In September there were 72,400 truck transportation jobs in Ohio, according to the Ohio Bureau of Labor Market Information.
Job want ad postings for heavy and tractor-trailer truck drivers were the second most common, after registered nurses, for Dayton region counties on Ohio’s jobs website for the month ending Sept. 13. There were 1,784 ads for drivers in the west region, according to the Ohio Department of Job and Family Services.
Chief among the inefficiencies in the supply chain cited by industry leaders: Truck drivers sometimes find themselves waiting for hours, not only to accept new freight but to drop those shipments off — what the industry calls “detention times.”
President Joe Biden recently announced a plan to have the Port of Los Angeles operate 24 hours a day, a directive meant to relieve the wait time for the dozens of container ships waiting offshore. And big shipping companies such as UPS and FedEx said they, too, will expand working hours.
But that’s one end of the problem, trucking advocates say. Time spent waiting at destinations is another issue.
“The problem is, the warehouses don’t run 24/7,” said Thomas Balzer, president and chief executive of the Ohio Trucking Association. “So you can take a container and put it on the truck at 3 a.m.

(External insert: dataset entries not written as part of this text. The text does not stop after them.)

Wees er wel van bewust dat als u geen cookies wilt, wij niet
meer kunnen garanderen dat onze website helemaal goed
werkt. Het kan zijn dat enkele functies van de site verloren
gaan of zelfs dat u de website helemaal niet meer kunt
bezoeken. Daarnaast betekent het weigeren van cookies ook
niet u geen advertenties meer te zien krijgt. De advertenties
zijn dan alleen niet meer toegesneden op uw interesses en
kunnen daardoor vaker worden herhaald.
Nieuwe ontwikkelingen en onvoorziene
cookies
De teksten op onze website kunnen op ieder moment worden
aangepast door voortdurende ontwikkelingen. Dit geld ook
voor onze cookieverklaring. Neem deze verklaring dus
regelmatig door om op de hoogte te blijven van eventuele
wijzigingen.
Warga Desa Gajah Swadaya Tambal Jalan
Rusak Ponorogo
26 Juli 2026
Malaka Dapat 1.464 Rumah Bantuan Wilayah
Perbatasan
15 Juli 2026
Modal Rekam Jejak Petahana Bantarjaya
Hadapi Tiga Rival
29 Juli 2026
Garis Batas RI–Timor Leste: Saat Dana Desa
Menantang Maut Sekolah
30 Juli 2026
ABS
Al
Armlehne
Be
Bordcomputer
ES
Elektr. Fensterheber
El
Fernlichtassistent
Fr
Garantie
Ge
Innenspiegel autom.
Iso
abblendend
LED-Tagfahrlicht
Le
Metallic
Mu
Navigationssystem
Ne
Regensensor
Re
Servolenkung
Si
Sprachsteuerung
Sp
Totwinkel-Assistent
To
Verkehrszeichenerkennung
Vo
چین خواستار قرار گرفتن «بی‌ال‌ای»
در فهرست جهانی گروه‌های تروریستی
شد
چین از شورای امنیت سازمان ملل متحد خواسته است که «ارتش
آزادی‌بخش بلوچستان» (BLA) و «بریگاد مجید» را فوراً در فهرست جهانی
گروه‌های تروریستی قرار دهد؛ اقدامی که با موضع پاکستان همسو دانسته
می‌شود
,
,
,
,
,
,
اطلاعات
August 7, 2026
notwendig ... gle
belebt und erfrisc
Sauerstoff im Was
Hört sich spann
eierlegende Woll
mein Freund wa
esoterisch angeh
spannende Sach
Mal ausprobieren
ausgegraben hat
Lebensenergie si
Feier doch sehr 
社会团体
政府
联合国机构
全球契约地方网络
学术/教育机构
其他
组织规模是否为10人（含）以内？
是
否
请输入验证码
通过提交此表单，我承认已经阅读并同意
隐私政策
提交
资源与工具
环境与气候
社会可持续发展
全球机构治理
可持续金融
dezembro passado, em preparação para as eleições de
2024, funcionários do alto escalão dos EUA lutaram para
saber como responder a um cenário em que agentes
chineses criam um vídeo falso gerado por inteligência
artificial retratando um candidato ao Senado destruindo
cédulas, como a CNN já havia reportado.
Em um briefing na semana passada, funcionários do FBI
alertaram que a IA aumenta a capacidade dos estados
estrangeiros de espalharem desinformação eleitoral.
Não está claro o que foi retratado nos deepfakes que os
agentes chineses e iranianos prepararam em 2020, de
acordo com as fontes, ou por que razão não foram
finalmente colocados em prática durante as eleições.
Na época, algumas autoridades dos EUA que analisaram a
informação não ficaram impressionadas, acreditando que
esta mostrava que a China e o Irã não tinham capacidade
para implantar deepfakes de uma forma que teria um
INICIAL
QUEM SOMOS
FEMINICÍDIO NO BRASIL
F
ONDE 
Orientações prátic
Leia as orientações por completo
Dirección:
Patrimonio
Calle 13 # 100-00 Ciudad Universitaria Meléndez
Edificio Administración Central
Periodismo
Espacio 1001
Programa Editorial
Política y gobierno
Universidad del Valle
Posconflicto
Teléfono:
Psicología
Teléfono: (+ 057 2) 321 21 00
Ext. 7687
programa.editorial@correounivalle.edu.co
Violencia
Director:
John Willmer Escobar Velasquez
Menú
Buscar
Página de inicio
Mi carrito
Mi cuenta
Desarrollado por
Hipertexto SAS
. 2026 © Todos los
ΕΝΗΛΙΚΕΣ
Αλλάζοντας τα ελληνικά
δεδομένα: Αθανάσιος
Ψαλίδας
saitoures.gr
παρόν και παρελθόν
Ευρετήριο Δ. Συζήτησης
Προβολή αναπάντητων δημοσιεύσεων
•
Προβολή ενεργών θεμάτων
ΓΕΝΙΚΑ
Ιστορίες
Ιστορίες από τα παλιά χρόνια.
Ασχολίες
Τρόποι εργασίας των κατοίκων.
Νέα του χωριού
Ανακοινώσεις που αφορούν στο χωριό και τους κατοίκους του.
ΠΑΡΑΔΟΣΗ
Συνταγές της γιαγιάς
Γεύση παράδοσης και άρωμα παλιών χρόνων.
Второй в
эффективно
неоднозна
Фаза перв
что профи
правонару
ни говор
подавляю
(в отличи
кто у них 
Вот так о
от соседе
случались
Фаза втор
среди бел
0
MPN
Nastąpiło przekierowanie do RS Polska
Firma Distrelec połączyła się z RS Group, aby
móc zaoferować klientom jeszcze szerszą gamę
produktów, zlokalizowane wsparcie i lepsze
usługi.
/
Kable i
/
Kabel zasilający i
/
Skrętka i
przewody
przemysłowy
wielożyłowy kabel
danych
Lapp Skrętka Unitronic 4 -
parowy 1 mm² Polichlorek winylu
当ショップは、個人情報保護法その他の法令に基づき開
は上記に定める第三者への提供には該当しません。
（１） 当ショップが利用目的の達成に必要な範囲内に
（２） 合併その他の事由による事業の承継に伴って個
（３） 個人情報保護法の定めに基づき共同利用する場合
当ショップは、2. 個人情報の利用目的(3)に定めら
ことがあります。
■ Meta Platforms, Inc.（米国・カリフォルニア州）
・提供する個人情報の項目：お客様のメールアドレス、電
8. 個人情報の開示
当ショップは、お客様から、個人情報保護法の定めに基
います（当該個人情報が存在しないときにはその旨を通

But what are you going to do with it? They (warehouses, distribution centers, factories) run normal business hours. They could be closed.”
“The problems are more complex than just the ports,” he said.
Credit: JIM NOELKER
An inefficiency ‘going back decades’
Nick Bartlett, owner of Spears Transfer & Expediting in Vandalia, has two sides to his business. On the expediting side, a customer is waiting for a shipment before the driver arrives. There’s not a lot of waiting time for the driver in that instance, he said.
On the truck-load and container side, Bartlett sees a different situation.
“I’ve got guys who go in to a container port and wait seven to nine hours on one container,” he said. “A lot of those are with coastal requirements. Some of them are at railheads, but not often. It’s mostly the coastal requirements.”
On the day Balzer spoke with the Dayton Daily News, more than 80 ships were waiting to unload at the Port of Los Angeles.
“It can take six to eight hours to get a container, one container, out of that port,” he said. “So that’s terribly inefficient when drivers are waiting that long.”
Kevin Burch, vice president of governmental affairs and sales for Martin Transportation Systems, said he sees a “gigantic slow-down of America’s goods.”